Von Listen, Zitronen, Felsen und Fernbeziehungen.

Als ich sagte, ich würde nun gerne mal ein paar Sachen im Leben machen, die ich noch nicht mein Leben lang gemacht habe, meinte ich: ein paar Sachen. Nicht alle oder zumindest so viele, dass ich mein Leben und mich kaum noch wiedererkenne. Aber okay: Vielleicht hätte ich deutlicher sprechen oder das Ganze doch lieber schriftlich einreichen sollen. Jedenfalls ändert sich um mich herum alles Mögliche, ohne dass ich darauf Einfluss nehmen könnte. Und ich stehe da, werde mit immer neuen Anforderungen und Wünschen bombardiert und denke: Aha.

Es ist keineswegs alles schlecht. Der Hospizkurs nämlich lässt sich ganz großartig an. Diese Woche hatten wir, nach dem langen Einführungswochenende neulich, nun den ersten dreistündigen Abendtermin – und der hat großen Spaß gemacht. Unsere Gruppe, bestehend aus sechzehn Teilnehmern, fühlt sich schon recht vertraut an. Wir kennen uns zwar noch nicht lange, haben uns gegenseitig aber bereits sehr persönliche Dinge anvertraut. Das verbindet, und zwar zügig.

ZU BEARBEITENDE AUFGABEN:
A. Bitte gib den Textausschnitt von „Als ich sagte, ich“ bis einschließlich „und denke: Aha.“ wortgetreu wieder.
B. Warum fühlt sich die Gruppe im Hospizkurs laut Textausschnitt schon recht vertraut an, obwohl sich die Teilnehmer noch nicht lange kennen? Erkläre das in ein bis drei Sätzen.

DATENAUSZUG:
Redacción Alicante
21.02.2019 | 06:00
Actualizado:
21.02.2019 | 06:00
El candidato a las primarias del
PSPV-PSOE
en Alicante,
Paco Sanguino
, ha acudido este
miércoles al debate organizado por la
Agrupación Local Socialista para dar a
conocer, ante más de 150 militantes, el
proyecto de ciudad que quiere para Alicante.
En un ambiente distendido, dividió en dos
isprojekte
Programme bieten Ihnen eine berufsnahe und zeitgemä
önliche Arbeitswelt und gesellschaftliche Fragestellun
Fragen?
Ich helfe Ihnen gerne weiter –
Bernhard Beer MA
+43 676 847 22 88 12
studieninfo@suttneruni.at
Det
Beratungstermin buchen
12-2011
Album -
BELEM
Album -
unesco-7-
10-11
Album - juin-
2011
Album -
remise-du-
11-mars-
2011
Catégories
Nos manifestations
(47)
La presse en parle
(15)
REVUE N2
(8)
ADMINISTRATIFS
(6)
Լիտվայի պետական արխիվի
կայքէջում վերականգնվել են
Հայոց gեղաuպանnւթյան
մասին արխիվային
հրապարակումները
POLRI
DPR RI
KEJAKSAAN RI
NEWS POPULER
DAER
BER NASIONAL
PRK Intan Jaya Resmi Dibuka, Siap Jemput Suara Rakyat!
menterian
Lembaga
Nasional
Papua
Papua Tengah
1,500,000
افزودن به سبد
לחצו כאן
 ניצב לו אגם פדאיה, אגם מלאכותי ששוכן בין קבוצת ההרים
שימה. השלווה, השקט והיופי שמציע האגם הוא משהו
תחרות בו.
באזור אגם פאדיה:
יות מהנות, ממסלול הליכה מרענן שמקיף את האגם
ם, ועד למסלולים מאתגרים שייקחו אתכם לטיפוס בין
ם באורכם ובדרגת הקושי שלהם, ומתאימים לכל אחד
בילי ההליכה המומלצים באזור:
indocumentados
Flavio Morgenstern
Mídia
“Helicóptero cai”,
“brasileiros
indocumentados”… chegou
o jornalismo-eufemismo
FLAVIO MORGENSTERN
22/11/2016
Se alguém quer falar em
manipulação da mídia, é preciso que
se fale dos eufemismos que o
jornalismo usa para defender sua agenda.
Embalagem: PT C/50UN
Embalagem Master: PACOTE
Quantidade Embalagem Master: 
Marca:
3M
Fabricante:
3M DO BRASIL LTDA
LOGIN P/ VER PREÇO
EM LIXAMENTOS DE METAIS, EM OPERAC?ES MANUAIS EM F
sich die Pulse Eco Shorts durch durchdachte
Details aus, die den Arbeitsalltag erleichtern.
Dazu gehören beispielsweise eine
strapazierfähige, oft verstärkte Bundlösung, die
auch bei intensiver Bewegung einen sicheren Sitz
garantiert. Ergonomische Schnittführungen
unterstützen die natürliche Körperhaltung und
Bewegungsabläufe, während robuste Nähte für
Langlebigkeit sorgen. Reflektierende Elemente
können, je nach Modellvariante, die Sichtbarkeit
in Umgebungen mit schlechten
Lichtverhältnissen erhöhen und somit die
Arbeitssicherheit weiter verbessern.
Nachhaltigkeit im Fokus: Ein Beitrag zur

ÜBUNGSLÖSUNGEN:
A.
Als ich sagte, ich würde nun gerne mal ein paar Sachen im Leben machen, die ich noch nicht mein Leben lang gemacht habe, meinte ich: ein paar Sachen. Nicht alle oder zumindest so viele, dass ich mein Leben und mich kaum noch wiedererkenne. Aber okay: Vielleicht hätte ich deutlicher sprechen oder das Ganze doch lieber schriftlich einreichen sollen. Jedenfalls ändert sich um mich herum alles Mögliche, ohne dass ich darauf Einfluss nehmen könnte. Und ich stehe da, werde mit immer neuen Anforderungen und Wünschen bombardiert und denke: Aha.

B. Die Teilnehmer haben sich gegenseitig bereits sehr persönliche Dinge anvertraut. Das verbindet, und zwar zügig. Deshalb fühlt sich die Gruppe trotz der kurzen Bekanntschaft schon recht vertraut an.